A masculinidade tóxica, da qual tanto temos falado, sobretudo no contexto de diversidade e inclusão, se tornou estratégia política dos candidatos, que já não se envergonham mais de suas ações. E o pior: têm o seu comportamento socialmente aceito. Afinal, nenhum deles foi retirado até o momento do processo eleitoral e qualquer um poderá se tornar o próximo prefeito da maior capital econômica da América Latina.
Neste contexto, a análise da masculinidade tóxica revela não apenas a dinâmica de poder entre os candidatos, mas também um reflexo preocupante da sociedade em que vivemos. O uso de agressões e desqualificações como parte da estratégia eleitoral evidencia que, para muitos, o debate político se transformou em um campo de batalha onde a força física e verbal é valorizada, ao invés de propostas concretas e diálogo construtivo.
É alarmante perceber que, enquanto figuras femininas na política frequentemente enfrentam ataques de gênero e deslegitimação, os homens parecem se sentir à vontade para operar dentro de um espaço tóxico, em que a brutalidade se torna uma norma. As candidatas, por sua vez, enfrentam um ambiente que as silencia e secundariza.

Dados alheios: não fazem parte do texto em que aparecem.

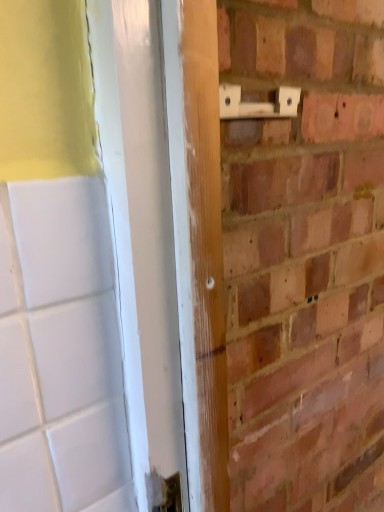
The image size is (384, 512). What do you see at coordinates (257, 103) in the screenshot? I see `white matte wood door handle at upper center` at bounding box center [257, 103].

You are a GUI agent. You are given a task and a screenshot of the screen. Output one action in this format:
    pyautogui.click(x=<x>, y=<y>)
    Task: Click on the white matte wood door handle at upper center
    Image resolution: width=384 pixels, height=512 pixels.
    Given the screenshot: What is the action you would take?
    (x=257, y=103)

Measure the distance between point [296,98] and camera.

The distance of point [296,98] from camera is 20.98 inches.

This screenshot has width=384, height=512. I want to click on white matte wood door handle at upper center, so click(x=257, y=103).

Ao refletir sobre o que assistimos, fica a pergunta: o que queremos para a nossa democracia? Devemos exigir mais do que esse espetáculo lamentável. É hora de exigir que os debates não sejam apenas uma vitrine de agressões e desrespeito, mas uma oportunidade genuína de diálogo e de construção de propostas que realmente interessem à população.
Qual o próximo passo dessa escalada de agressão, a letalidade? Estamos na beira do abismo esperando o vendo soprar mais forte para cairmos nele. Por que entre os seis candidatos que temos visto, os quatro primeiros colocados são homens brancos? O que nos resta, como cidadãos conscientes, é participar ativamente desse processo, questionar as narrativas que nos são apresentadas e buscar candidaturas que realmente representem uma política inclusiva e respeitosa. Se a sua empresa apoia candidatos, pois lembro-me claramente dos valores destinados a doações em campanhas nas empresas em que trabalhei, quais são os critérios de apoio?
Precisamos de um ambiente onde as ideias sejam debatidas de forma saudável, onde a diversidade de vozes seja valorizada e, acima de tudo, onde a dignidade humana prevaleça sobre a toxicidade que, até agora, tem marcado esta corrida eleitoral.
Liliane Rocha é CEO e Fundadora da Gestão Kairós, mestre em Políticas Públicas pela FGV e conselheira deliberativa do Instituto Tomie Ohtake.